Но в трудный момент ребята пойдут не к Грише, а к Валентину.

И вот эти умные, думающие ребята — с точки зрения поверхностной журналистки — сложные и непонятные, странные.

«Мадемуазель», вероятно, развернется в районной газете. Выкрашенная в голубой и розовый цвета, наша будка принесет ей благодарность от редактора.

* * *

Почему я так зол на эту девушку? Да, она неопытна. Валентин просто бегал от нее. Но все-таки она его поймала. Предложила стать корреспондентом газеты и писать самому. Клюнуло. Так что не такая уж она беспомощная.

Или ты хочешь, чтоб о тебе писали? Мол, она не подозревает, какое интересное и важное дело ты ведешь? Ерунда. Или просто на ее месте ты представил другого, близкого тебе человека, которому, возможно, вот так же, как ей, трудно и тяжело. И жалость и раздражение («я же говорил, ничего у тебя не выйдет») вызвало озлобление против ни в чем не повинной девушки.
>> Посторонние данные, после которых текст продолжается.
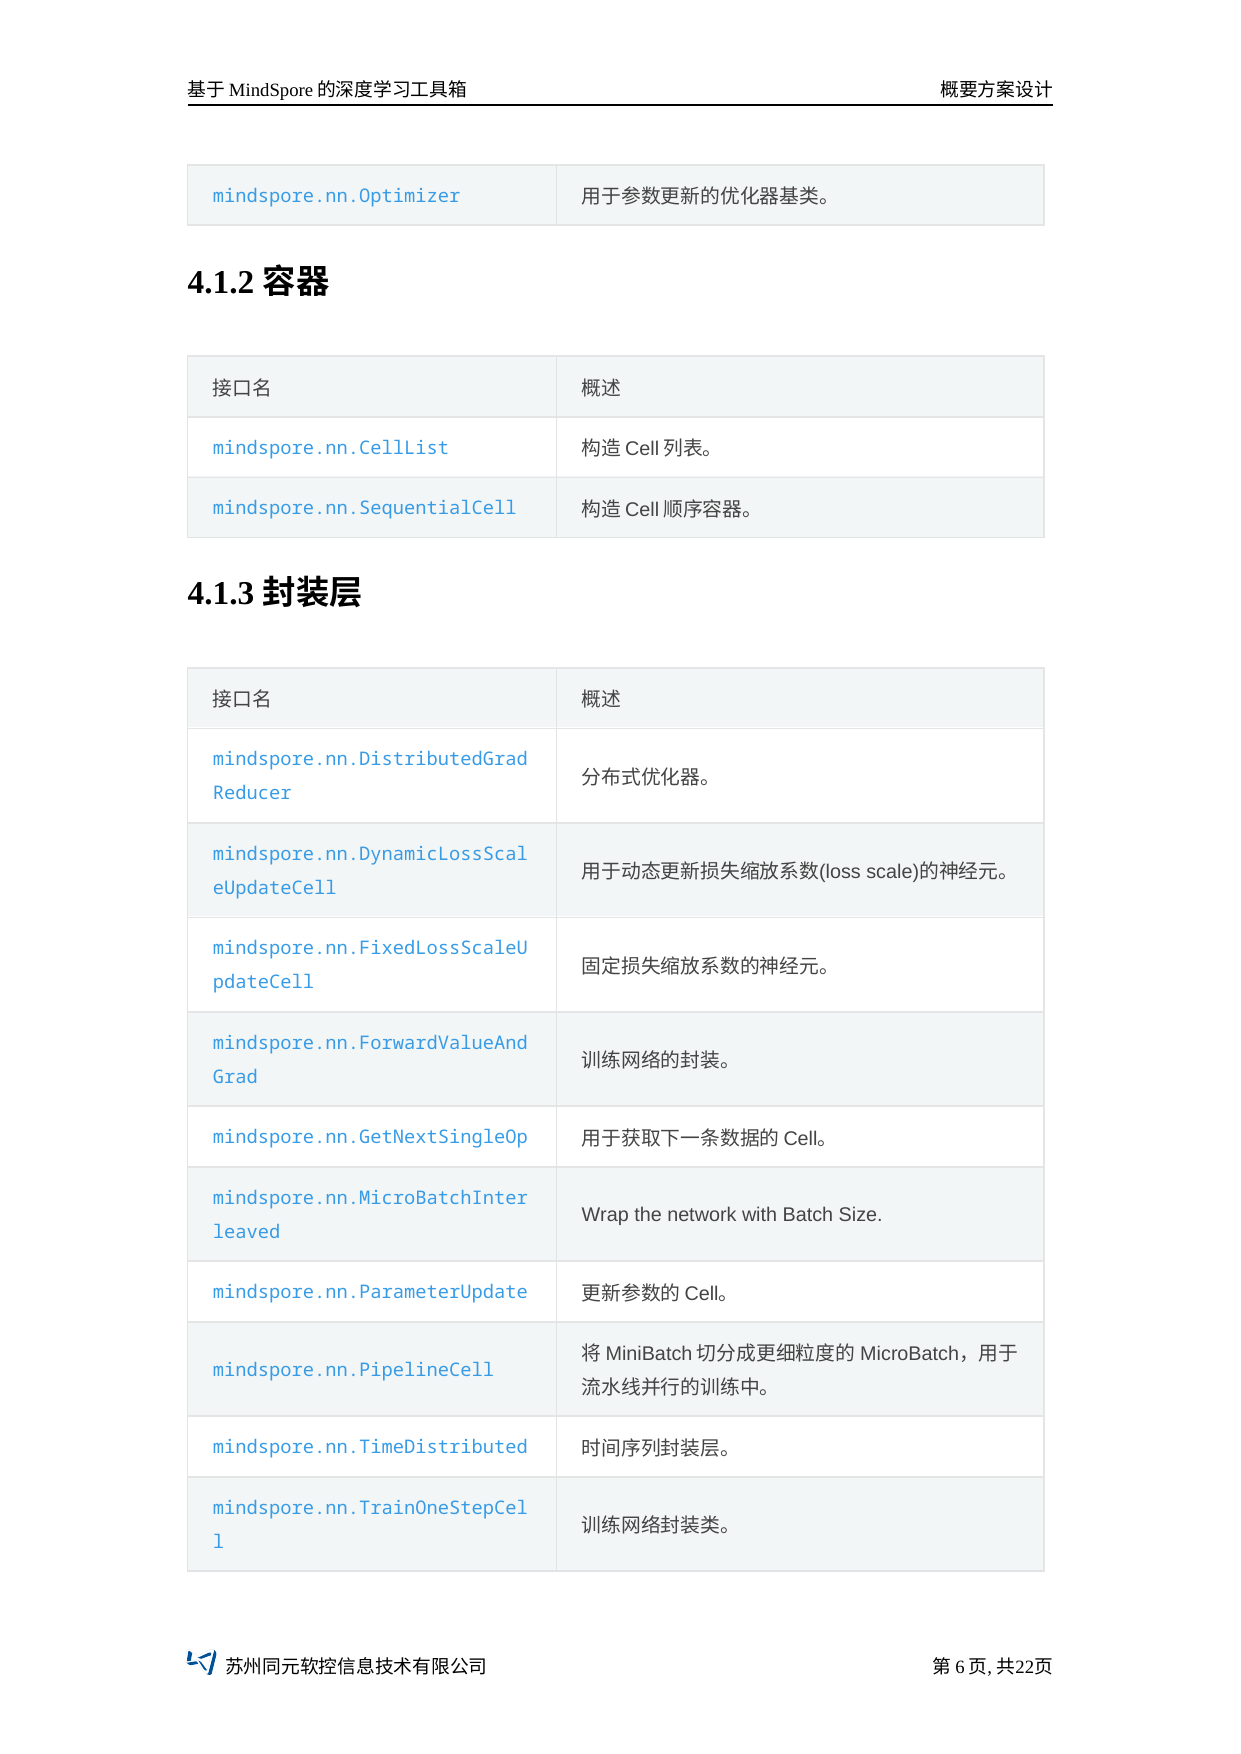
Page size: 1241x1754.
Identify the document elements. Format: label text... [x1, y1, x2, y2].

table_cell 用于获取下一条数据的Cell。 [557, 1107, 1043, 1166]
table_header 概述 [557, 357, 1043, 416]
table_cell 固定损失缩放系数的神经元。 [557, 918, 1043, 1011]
table_cell mindspore.nn.ForwardValueAndGrad [188, 1013, 556, 1105]
table_cell mindspore.nn.DistributedGradReducer [188, 729, 556, 822]
table_cell mindspore.nn.SequentialCell [188, 478, 556, 537]
table_header 接口名 [188, 357, 556, 416]
table_cell Wrap the network with Batch Size. [557, 1168, 1043, 1260]
table_header 接口名 [188, 669, 556, 727]
table_cell 训练网络封装类。 [557, 1478, 1043, 1570]
subtitle 容器 [187, 245, 1053, 313]
table_cell 构造Cell列表。 [557, 418, 1043, 476]
table_cell mindspore.nn.CellList [188, 418, 556, 476]
table_cell 构造Cell顺序容器。 [557, 478, 1043, 537]
table_cell mindspore.nn.ParameterUpdate [188, 1262, 556, 1321]
table_cell mindspore.nn.DynamicLossScaleUpdateCell [188, 824, 556, 916]
table_cell mindspore.nn.PipelineCell [188, 1323, 556, 1415]
table_cell 用于动态更新损失缩放系数(loss scale)的神经元。 [557, 824, 1043, 916]
table_cell 用于参数更新的优化器基类。 [557, 166, 1043, 224]
table_cell mindspore.nn.Optimizer [188, 166, 556, 224]
subtitle 封装层 [187, 556, 1053, 624]
table_cell 将MiniBatch切分成更细粒度的MicroBatch，用于流水线并行的训练中。 [557, 1323, 1043, 1415]
table_cell mindspore.nn.TimeDistributed [188, 1417, 556, 1476]
table_cell mindspore.nn.FixedLossScaleUpdateCell [188, 918, 556, 1011]
table_cell mindspore.nn.TrainOneStepCell [188, 1478, 556, 1570]
table_cell 分布式优化器。 [557, 729, 1043, 822]
table_header 概述 [557, 669, 1043, 727]
picture [186, 1649, 218, 1675]
table_cell 训练网络的封装。 [557, 1013, 1043, 1105]
table_cell mindspore.nn.MicroBatchInterleaved [188, 1168, 556, 1260]
table_cell mindspore.nn.GetNextSingleOp [188, 1107, 556, 1166]
table_cell 更新参数的Cell。 [557, 1262, 1043, 1321]
table_cell 时间序列封装层。 [557, 1417, 1043, 1476]
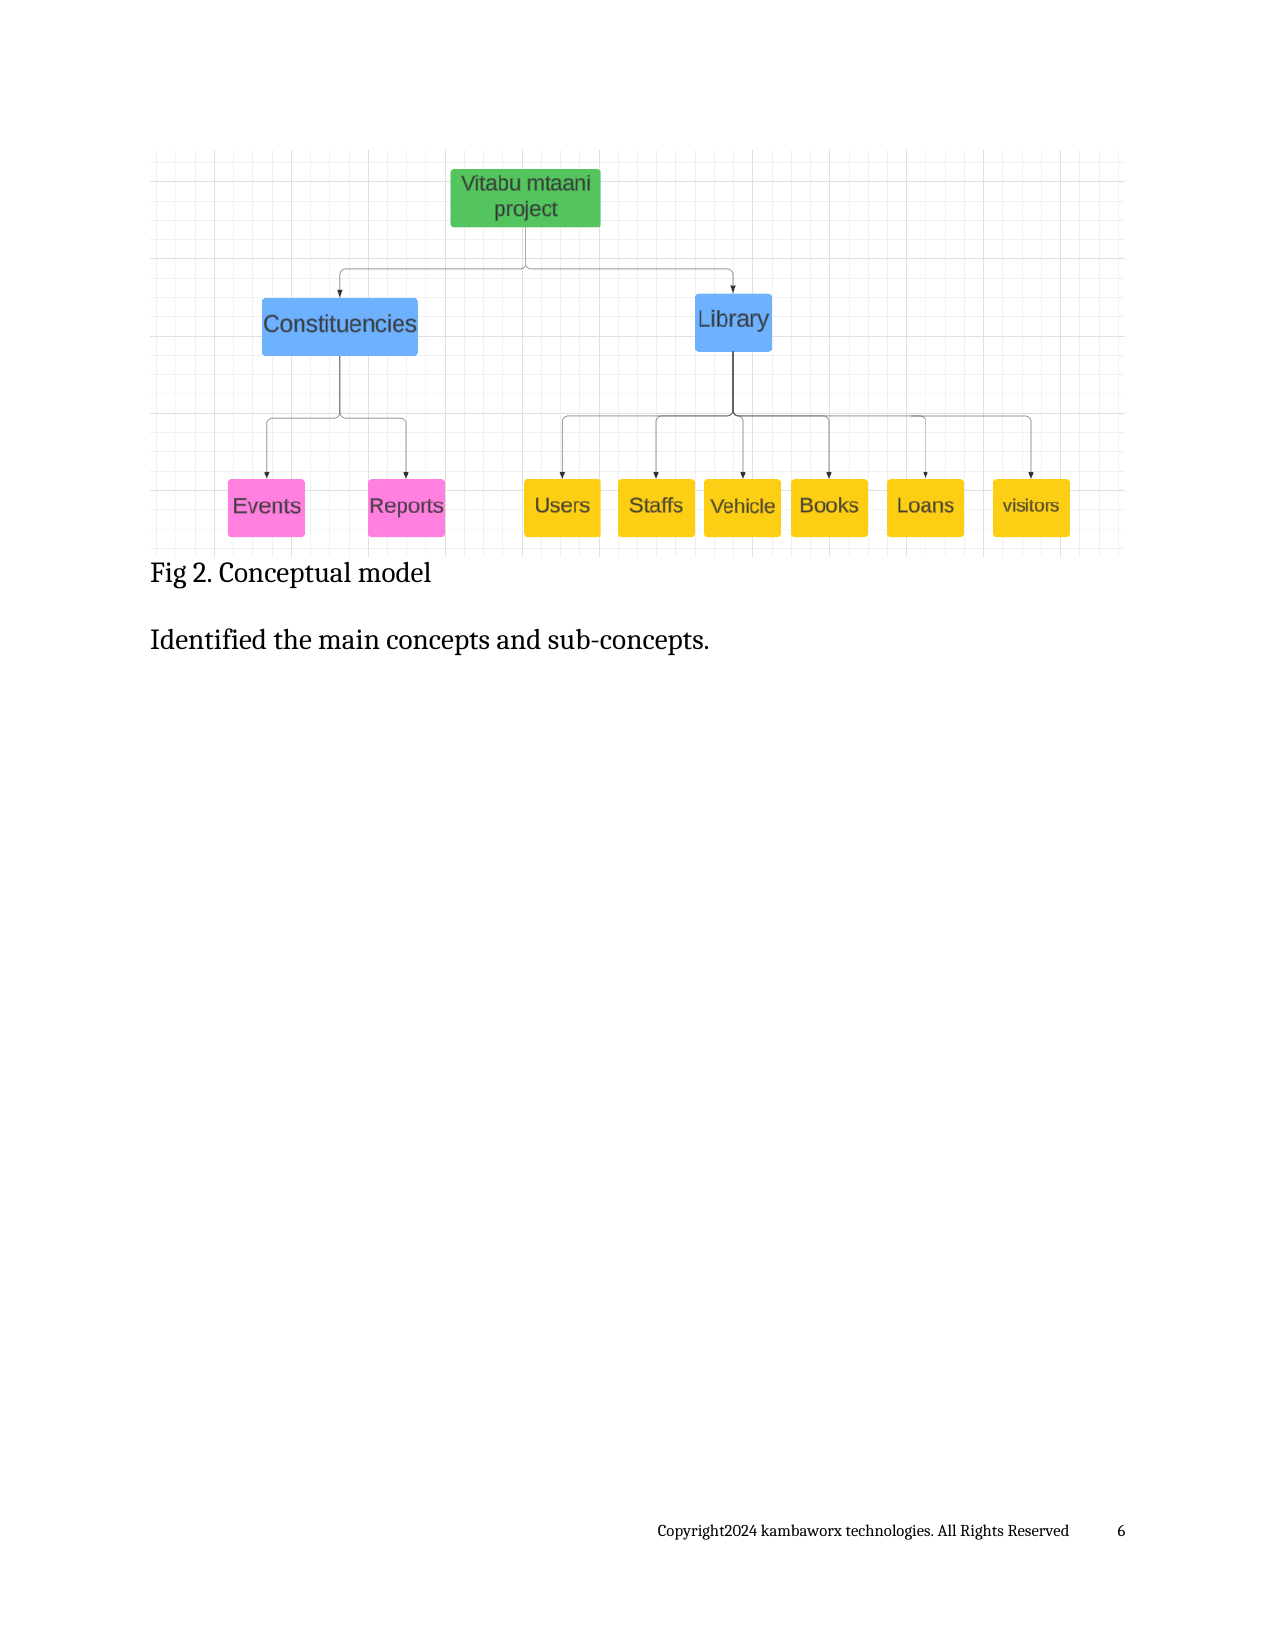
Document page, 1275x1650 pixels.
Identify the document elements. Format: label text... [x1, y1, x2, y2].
Когда она уезжала, Вовка нашел цветы в тундре и подарил ей от имени нашей будки. «Мадемуазель» вспомнила, что она женщина, и стала срочно приводить в порядок нос. Смешно, но сцена действительно трогательная. Вовка ночью писал письма на материк. Свет не выключался.

ГЛАВА IV

Прибыла новая партия рабочих. Поселили их в палатке за столовой. «Люди в белых штанах» — прозвал их Валентин. Это потому, что комбинезоны вновь прибывших сделаны из плотного белого материала.

Люди в белых штанах — квалифицированные съемщики золота. Незнакомы с порядками нашего прииска и держатся аристократами.

Начали со скандала:

— Почему в палатке нет электричества?

Им в ответ, дескать, не успели, сейчас горячая пора, рабочие заняты, поставьте сами три столба, и мы до вечера подведем ток.

Но людей в белых штанах агитацией не проймешь: «Нас обязаны вселить в подготовленную палатку — пускай и готовят. Мы не дураки, чужой работы делать не будем».

В «клубе» (в кузнице) у Валентина стали думать, как быть с умниками в белых штанах.

Говорили, что ребята правы. У начальства есть свои обязанности. Вечно руководство делает промахи, а рабочим: «привыкайте к трудностям — вы же комсомольцы!» (Кстати, раньше очень часто я слышал это от Валентина.)

Говорили, что с людьми в белых штанах нечего стесняться — зазнались.

Говорили, что пускай сидят без света.